▶ _Exercise data_:
——

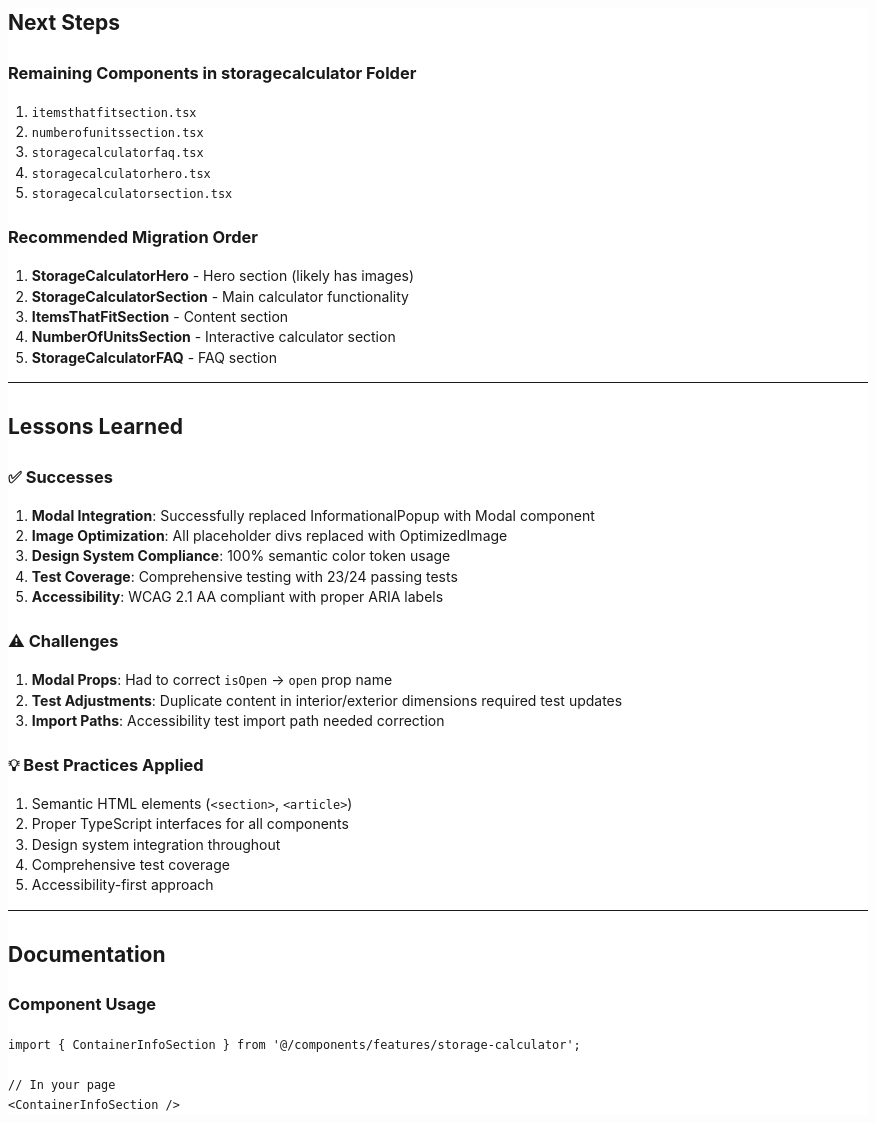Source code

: 
## Next Steps

### Remaining Components in storagecalculator Folder
1. `itemsthatfitsection.tsx`
2. `numberofunitssection.tsx`
3. `storagecalculatorfaq.tsx`
4. `storagecalculatorhero.tsx`
5. `storagecalculatorsection.tsx`

### Recommended Migration Order
1. **StorageCalculatorHero** - Hero section (likely has images)
2. **StorageCalculatorSection** - Main calculator functionality  
3. **ItemsThatFitSection** - Content section
4. **NumberOfUnitsSection** - Interactive calculator section
5. **StorageCalculatorFAQ** - FAQ section

---

## Lessons Learned

### ✅ Successes
1. **Modal Integration**: Successfully replaced InformationalPopup with Modal component
2. **Image Optimization**: All placeholder divs replaced with OptimizedImage
3. **Design System Compliance**: 100% semantic color token usage
4. **Test Coverage**: Comprehensive testing with 23/24 passing tests
5. **Accessibility**: WCAG 2.1 AA compliant with proper ARIA labels

### ⚠️ Challenges
1. **Modal Props**: Had to correct `isOpen` → `open` prop name
2. **Test Adjustments**: Duplicate content in interior/exterior dimensions required test updates
3. **Import Paths**: Accessibility test import path needed correction

### 💡 Best Practices Applied
1. Semantic HTML elements (`<section>`, `<article>`)
2. Proper TypeScript interfaces for all components
3. Design system integration throughout
4. Comprehensive test coverage
5. Accessibility-first approach

---

## Documentation

### Component Usage
```tsx
import { ContainerInfoSection } from '@/components/features/storage-calculator';

// In your page
<ContainerInfoSection />
```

——

▶ _What needs to be done_: Without the pictures, write out the entire listing exactly.

▶ _Result of this task_:
Source code

: 
## Next Steps

### Remaining Components in storagecalculator Folder
1. `itemsthatfitsection.tsx`
2. `numberofunitssection.tsx`
3. `storagecalculatorfaq.tsx`
4. `storagecalculatorhero.tsx`
5. `storagecalculatorsection.tsx`

### Recommended Migration Order
1. **StorageCalculatorHero** - Hero section (likely has images)
2. **StorageCalculatorSection** - Main calculator functionality  
3. **ItemsThatFitSection** - Content section
4. **NumberOfUnitsSection** - Interactive calculator section
5. **StorageCalculatorFAQ** - FAQ section

---

## Lessons Learned

### ✅ Successes
1. **Modal Integration**: Successfully replaced InformationalPopup with Modal component
2. **Image Optimization**: All placeholder divs replaced with OptimizedImage
3. **Design System Compliance**: 100% semantic color token usage
4. **Test Coverage**: Comprehensive testing with 23/24 passing tests
5. **Accessibility**: WCAG 2.1 AA compliant with proper ARIA labels

### ⚠️ Challenges
1. **Modal Props**: Had to correct `isOpen` → `open` prop name
2. **Test Adjustments**: Duplicate content in interior/exterior dimensions required test updates
3. **Import Paths**: Accessibility test import path needed correction

### 💡 Best Practices Applied
1. Semantic HTML elements (`<section>`, `<article>`)
2. Proper TypeScript interfaces for all components
3. Design system integration throughout
4. Comprehensive test coverage
5. Accessibility-first approach

---

## Documentation

### Component Usage
```tsx
import { ContainerInfoSection } from '@/components/features/storage-calculator';

// In your page
<ContainerInfoSection />
```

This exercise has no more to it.